Mag auch das durch § 343 ABGB gewährte „Rechtsmittel“, das auf Sicherstellung gerichtet ist, etwas außerhalb des Schemas der eigentlichen Besitzstörungsklagen liegt (so Reinl , Das Verhältnis der Bauverbotsklage zur Besitzstörungsklage, in JBl 1970, 79), so darf aber doch nicht übersehen werden, daß schon aufgrund der Randschriften zu den §§ 339 bis 343 ABGB wie zuvor ausgeführt klar zu erkennen ist, daß der Gesetzgeber auch die Sicherstellungsmöglichkeit nach § 343 ABGB als Rechtsmittel des Besitzers bei Störung seines Besitzes verstanden wissen wollte (siehe Reinl aaO 75). Es ist also gar nicht so „selbstverständlich“, wie Randa (Der Besitz nach österreichischem Recht 4 223 f) meint, daß die im § 343 ABGB gewährte Klage des Besitzers auf Sicherstellung eines drohenden Schadens nicht zu den Besitzklagen gehörte. Randa sieht es zwar als inkonsequent an, daß § 343 ABGB im § 15 der Kaiserlichen Verordnung vom 27. Oktober 1849 angeführt wurde (und woraus sich nach Ansicht Klangs eindeutig ergibt, daß das „Rechtsmittel“ des § 343 ABGB in das Gebiet des Besitzprozesses gehöre [ Klang aaO 116]), doch stelle dies nach nunmehr seinerseits geänderter Ansicht doch kein Redaktionsversehen dar; das possessorische Verfahren sei auch auf die Kautionsklage des § 343 ABGB anzuwenden ( Randa aaO 224 f). Dadurch wird auch die Ansicht Burckhards (System des österreichischen Privatrechts III 67 f, insbesondere FN 15) relativiert, der die von Randa aufgegebene Meinung vertrat, die Zitierung des § 343 ABGB in der zuvor genannten Kaiserlichen Verordnung aus dem Jahre 1849 beweise höchstens, daß man bei Abfassung dieser Verordnung einer irrigen Meinung gewesen sei.

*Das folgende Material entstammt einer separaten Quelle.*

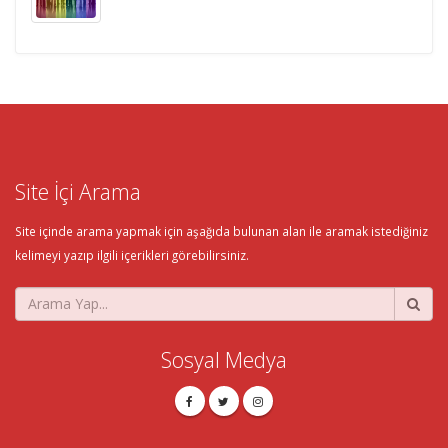
Site İçi Arama
Site içinde arama yapmak için aşağıda bulunan alan ile aramak istediğiniz
kelimeyi yazıp ilgili içerikleri görebilirsiniz.
Sosyal Medya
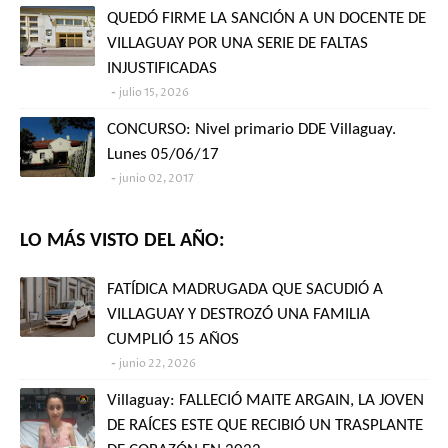
QUEDÓ FIRME LA SANCIÓN A UN DOCENTE DE
VILLAGUAY POR UNA SERIE DE FALTAS
INJUSTIFICADAS
julio 15, 2026
CONCURSO: Nivel primario DDE Villaguay.
Lunes 05/06/17
junio 02, 2017
LO MÁS VISTO DEL AÑO:
FATÍDICA MADRUGADA QUE SACUDIÓ A
VILLAGUAY Y DESTROZÓ UNA FAMILIA
CUMPLIÓ 15 AÑOS
junio 22, 2026
Villaguay: FALLECIÓ MAITE ARGAIN, LA JOVEN
DE RAÍCES ESTE QUE RECIBIÓ UN TRASPLANTE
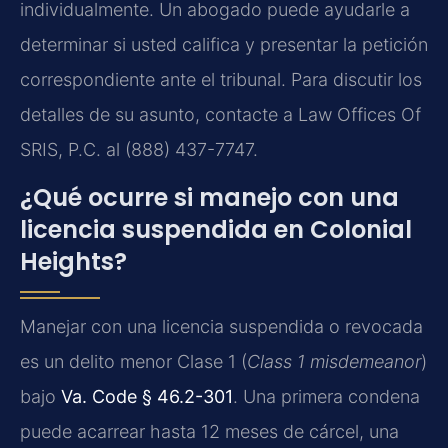
individualmente. Un abogado puede ayudarle a
determinar si usted califica y presentar la petición
correspondiente ante el tribunal. Para discutir los
detalles de su asunto, contacte a Law Offices Of
SRIS, P.C. al (888) 437-7747.
¿Qué ocurre si manejo con una
licencia suspendida en Colonial
Heights?
Manejar con una licencia suspendida o revocada
es un delito menor Clase 1 (
Class 1 misdemeanor
)
bajo
Va. Code § 46.2-301
. Una primera condena
puede acarrear hasta 12 meses de cárcel, una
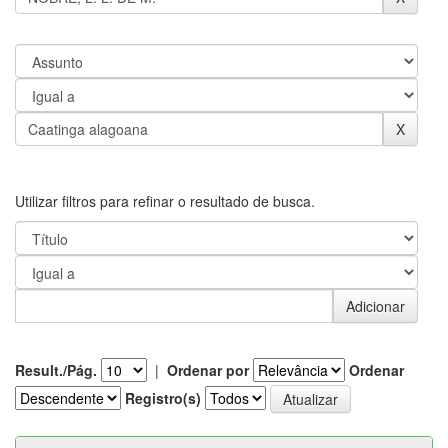
Utilizar filtros para refinar o resultado de busca.
Result./Pág.
|
Ordenar por
Ordenar
Registro(s)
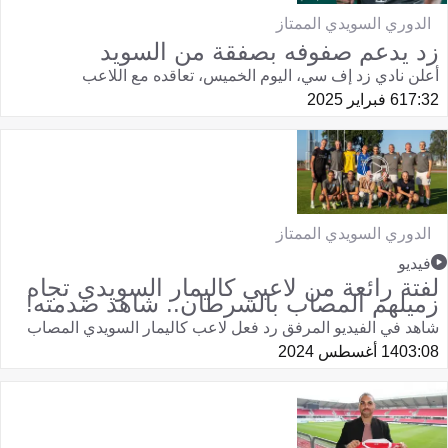
الدوري السويدي الممتاز
زد يدعم صفوفه بصفقة من السويد
أعلن نادي زد إف سي، اليوم الخميس، تعاقده مع اللاعب
17:32
6 فبراير 2025
الدوري السويدي الممتاز
فيديو
لفتة رائعة من لاعبي كاليمار السويدي تجاه
زميلهم المصاب بالسرطان.. شاهد صدمته!
شاهد في الفيديو المرفق رد فعل لاعب كاليمار السويدي المصاب
03:08
14 أغسطس 2024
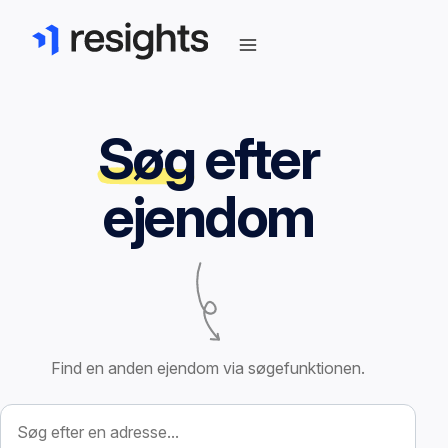
Søg
efter
ejendom
Find en anden ejendom via søgefunktionen.
Søg efter ejendom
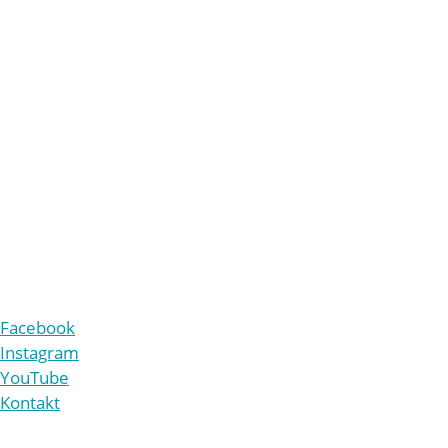
Mehl-Mülhens-Stiftung
Land- und forstwirtschaftliche Betriebe Röttgen
Eiler Straße 10
51107 Köln
+49 221 9861-210
v
rw
lt
ng
b
tr
b
-r
ttg
n
d
Facebook
Instagram
YouTube
Kontakt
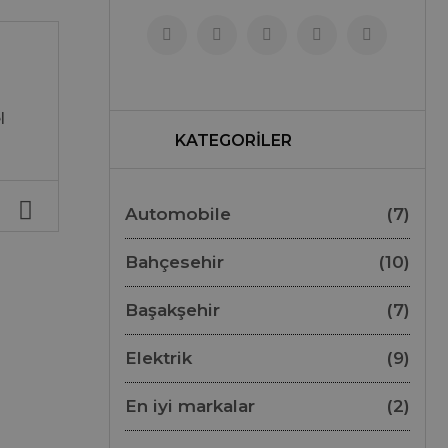
l
KATEGORİLER
Automobile
(7)
Bahçesehir
(10)
Başakşehir
(7)
Elektrik
(9)
En iyi markalar
(2)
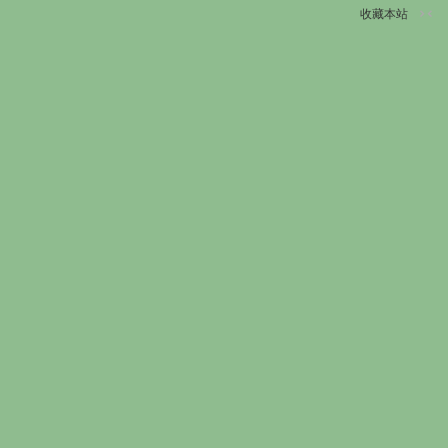
收藏本站
切
换
到
窄
版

Demelius (Grundriß des Sachenrechts 12) vertritt ausdrücklich die Ansicht, daß auch dem Begehren nach § 343 ABGB das „Possessorium summariissimum“ und damit die Vorschriften der §§ 456 und 459 ZPO „offenstünden“, doch sei die Klage nach § 343 ABGB nicht als Besitzstörungsklage anzusehen, weil der Begriff der Störung auf sie nicht passe.

Keiner der zuletzt genannten Autoren, die den Anspruch nach § 343 ABGB nicht als Besitzstörungsklage gewertet wissen wollen, vertritt somit die Auffassung, über eine Klage nach § 343 ABGB sei nicht nach den für Besitzstörungen aufgestellten prozessualen Regeln zu verfahren. Lediglich Wolff (Grundriß des österreichischen bürgerlichen Rechts 4 230) meint allerdings ohne jede Begründung und damit keinesfalls überzeugend , das Sicherstellungsbegehren gemäß § 343 ABGB sei „im gewöhnlichen Verfahren“ geltend zu machen.

Angesichts der von Klang (aaO) kurz und prägnant zusammengefaßten Argumente ist in Übereinstimmung mit nahezu allen Lehrmeinungen davon auszugehen, daß der Sicherstellungsanspruch gemäß § 343 ABGB im beschleunigten Verfahren nach den §§ 454 ff ZPO durchzusetzen ist. Dann liegt aber eine Streitigkeit wegen Besitzstörung (§ 49 Abs 2 Z 4 JN) vor; in solchen Fällen ist der Revisionsrekurs gemäß § 528 Abs 2 Z 6 ZPO jedenfalls unzulässig.

Der Revisionsrekurs ist deshalb zurückzuweisen.